High-pressure hoses have their work cut out, continually dealing with pressurized water.
High-pressure water takes its toll. Eventually, hoses will wear out and need to be replaced. We recommend replacement hoses should be able to cope with the pressure. Unlike a regular garden hose, the durable materials of a high-pressure hose won’t curl or kink.
There are 4 things to watch out for when buying a replacement hose:
Length: How many feet do you need without having to move your washer continually?
Diameter: Washer pressure hoses come in three sizes. Namely, 3/8″, 5/16″, and 1/4″.
Material: Some replacement hoses are more rigid than others. How flexible do you need the hose?
Connections: Are the connections compatible with what you have?
How much hose do you require for your property? Is it just your driveway or the entire house? Do you need to be close to a power outlet because your washer is electricity-powered? Figuring out the best length will mean you can reach everywhere you need to work. Too short, and you will be moving your washer around continually.
Quarter-inch hoses are the most common. They are typically found on consumer electrics and smaller gas-powered washers that deliver up to 3,200 psi.
The least usual are the medium-sized 5/16”. These hoses are usually fitted to a high-end consumer gas pressure washer to handle the pressure of 2,700 to 3,600 psi.
The broadest gauge, 3/8”, is designed for professional models and some ‘prosumer’ gas pressure units. These hoses can handle water pressure of up to 10,000 psi.

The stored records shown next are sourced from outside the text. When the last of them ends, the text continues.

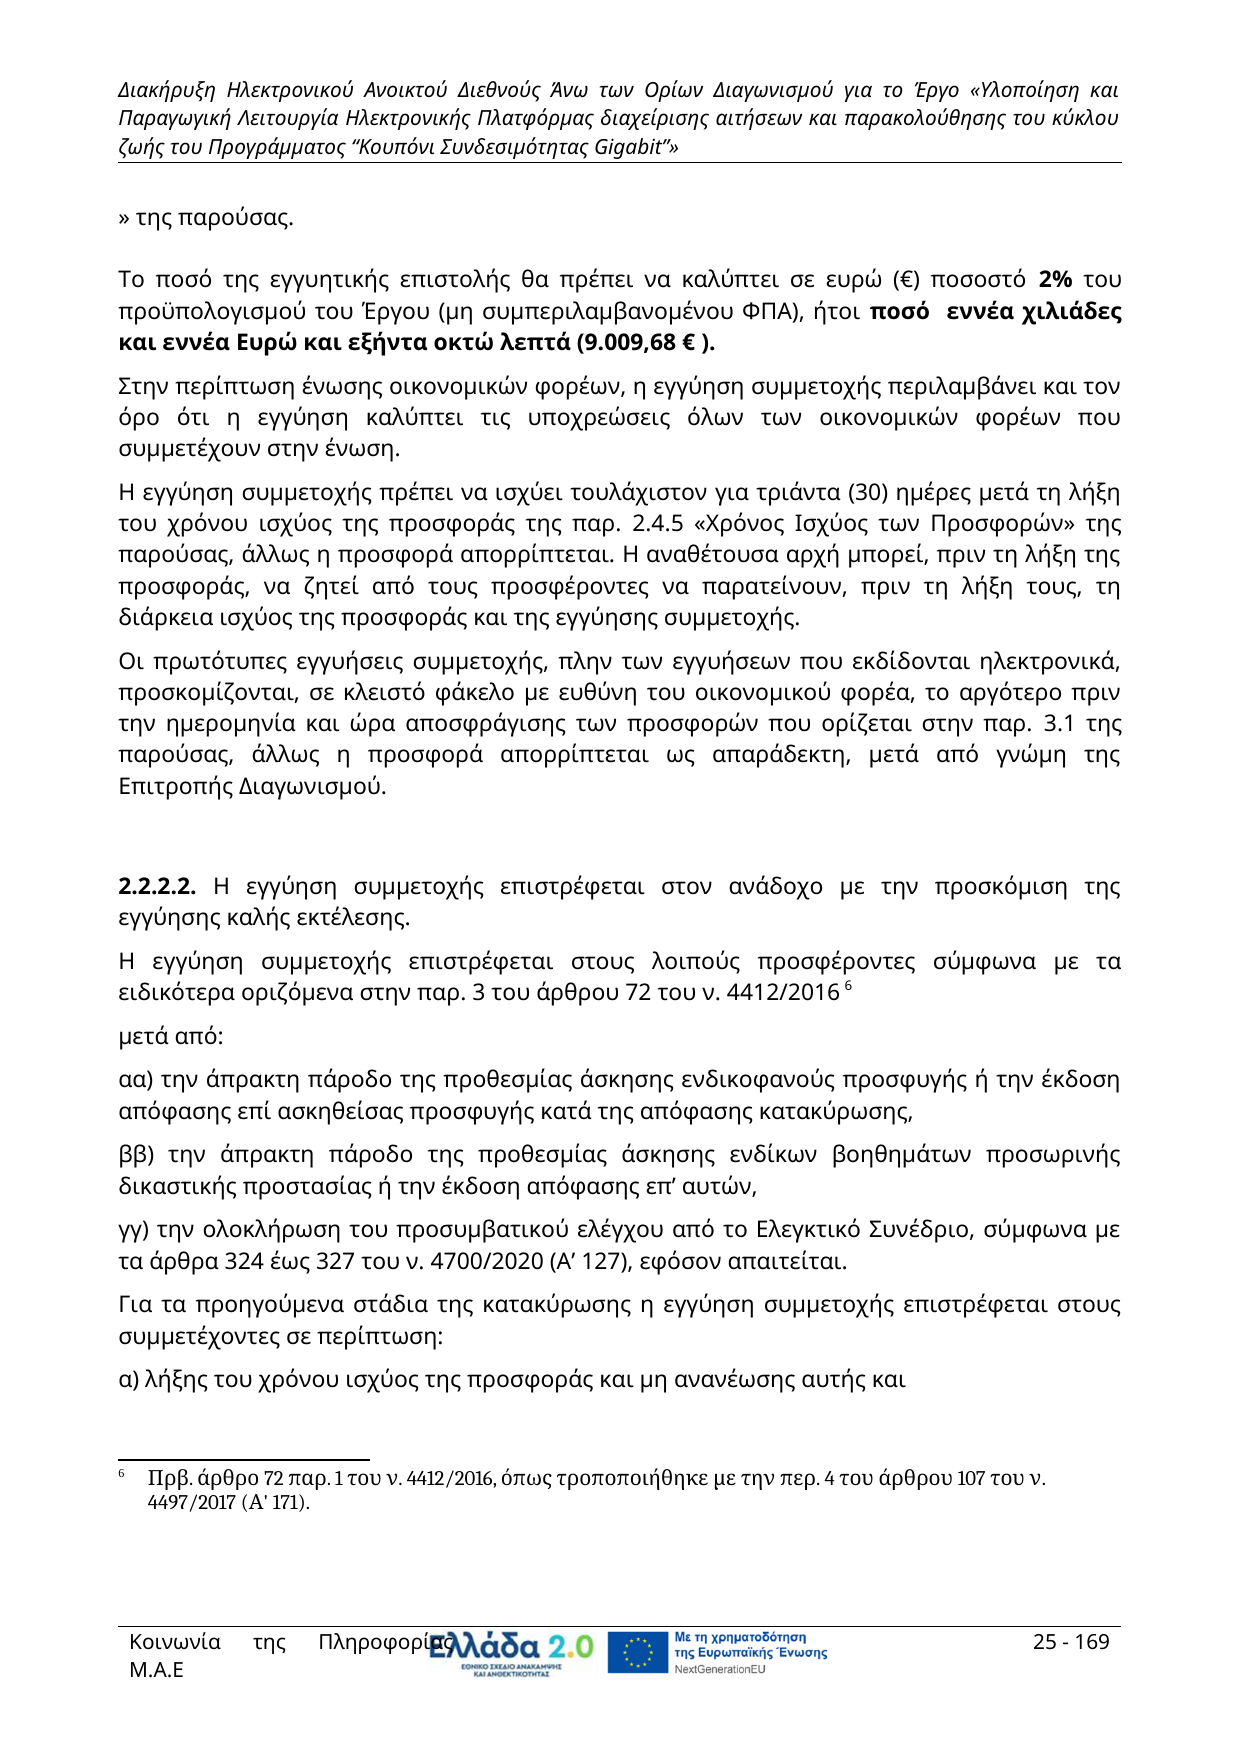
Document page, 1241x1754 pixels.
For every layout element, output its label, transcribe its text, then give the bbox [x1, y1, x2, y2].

text μετά από: [118, 1020, 1122, 1051]
text αα) την άπρακτη πάροδο της προθεσμίας άσκησης ενδικοφανούς προσφυγής ή την έκδοση απόφασης επί ασκηθείσας προσφυγής κατά της απόφασης κατακύρωσης, [118, 1063, 1122, 1126]
list 2.2.2.2. Η εγγύηση συμμετοχής επιστρέφεται στον ανάδοχο με την προσκόμιση της εγγύησης καλής εκτέλεσης. [118, 870, 1122, 932]
list ΠΑΡΑΡΤΗΜΑ VIII – Υποδείγματα Εγγυητικών Επιστολών» της παρούσας. [118, 201, 1122, 232]
picture [427, 1627, 834, 1678]
text Η εγγύηση συμμετοχής επιστρέφεται στους λοιπούς προσφέροντες σύμφωνα με τα ειδικότερα οριζόμενα στην παρ. 3 του άρθρου 72 του ν. 4412/2016 [118, 945, 1122, 1007]
text Η εγγύηση συμμετοχής πρέπει να ισχύει τουλάχιστον για τριάντα (30) ημέρες μετά τη λήξη του χρόνου ισχύος της προσφοράς της παρ. 2.4.5 «Χρόνος Ισχύος των Προσφορών» της παρούσας, άλλως η προσφορά απορρίπτεται. Η αναθέτουσα αρχή μπορεί, πριν τη λήξη της προσφοράς, να ζητεί από τους προσφέροντες να παρατείνουν, πριν τη λήξη τους, τη διάρκεια ισχύος της προσφοράς και της εγγύησης συμμετοχής. [118, 476, 1122, 632]
text α) λήξης του χρόνου ισχύος της προσφοράς και μη ανανέωσης αυτής και [118, 1363, 1122, 1395]
list Το ποσό της εγγυητικής επιστολής θα πρέπει να καλύπτει σε ευρώ (€) ποσοστό 2% του προϋπολογισμού του Έργου (μη συμπεριλαμβανομένου ΦΠΑ), ήτοι ποσό εννέα χιλιάδες και εννέα Ευρώ και εξήντα οκτώ λεπτά (9.009,68 € ). [118, 263, 1122, 357]
text Οι πρωτότυπες εγγυήσεις συμμετοχής, πλην των εγγυήσεων που εκδίδονται ηλεκτρονικά, προσκομίζονται, σε κλειστό φάκελο με ευθύνη του οικονομικού φορέα, το αργότερο πριν την ημερομηνία και ώρα αποσφράγισης των προσφορών που ορίζεται στην παρ. 3.1 της παρούσας, άλλως η προσφορά απορρίπτεται ως απαράδεκτη, μετά από γνώμη της Επιτροπής Διαγωνισμού. [118, 645, 1122, 801]
text γγ) την ολοκλήρωση του προσυμβατικού ελέγχου από το Ελεγκτικό Συνέδριο, σύμφωνα με τα άρθρα 324 έως 327 του ν. 4700/2020 (Α’ 127), εφόσον απαιτείται. [118, 1213, 1122, 1276]
text Στην περίπτωση ένωσης οικονομικών φορέων, η εγγύηση συμμετοχής περιλαμβάνει και τον όρο ότι η εγγύηση καλύπτει τις υποχρεώσεις όλων των οικονομικών φορέων που συμμετέχουν στην ένωση. [118, 370, 1122, 463]
text Για τα προηγούμενα στάδια της κατακύρωσης η εγγύηση συμμετοχής επιστρέφεται στους συμμετέχοντες σε περίπτωση: [118, 1288, 1122, 1351]
text ββ) την άπρακτη πάροδο της προθεσμίας άσκησης ενδίκων βοηθημάτων προσωρινής δικαστικής προστασίας ή την έκδοση απόφασης επ’ αυτών, [118, 1138, 1122, 1201]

They are also noticeably thicker to cope with the higher volume of water that is getting pumped.
Usually, high-pressure hoses are constructed using three kinds of material; PVC, rubber, and polyurethane. The type of hose material you opt for will determine its durability and how much hose flexibility you get. Your choice will also mean whether the hose leaves marks on your deck and driveway or not.
The most common hoses are made of PVC plastic. They are reasonably rigid and good enough for the job, but not very flexible. If you are fed up wrestling with your hose, maybe consider trading up to a polyurethane or rubber hose.
Rubber hoses, by contrast, are heavier but more flexible than regular plastic hoses. They are less prone to kinking or curling. The downside is that rubber hoses can leave black marks as they slide across a surface.
Meanwhile, polyurethane hoses are relative newcomers to the market. They comprise a steel-braided hose in a clear, flexible outer casing. These hoses are popular with contractors as they are flexible and don’t leave marks behind.
There are two connections on every hose—one with the pump and the other to the spray gun. The hose to pump connection can be two ways, either by twisting or snapping them together.
There are more connection options for the hose and gun; male and female M22, male and female QC plugs, and a 3/8 inch female NPT.
Take a close at your gun’s inlet. Most are male threaded connections that stick out. Others are either female or have quick-connect plugs.
If your spray gun is male and threaded, you only need to buy a replacement hose with two M22 female connectors. One end connects to the pump; the other gets screwed in at the gun end.
For spray guns with a quick-connect male plug, purchase a pro-grade with a 3/8 inch female connection.
Replacement not repairs
High-pressure washer hoses are designed to withstand powerful pressures for a long time. If your hose has sprung a leak, it needs to be replaced, do not try to repair it. It may be appealing to repair it yourself to save cash. But no amount of duct tape or sealant will be enough to match your hose’s factory integrity. It’s far less hassle to head to the store for a replacement hose.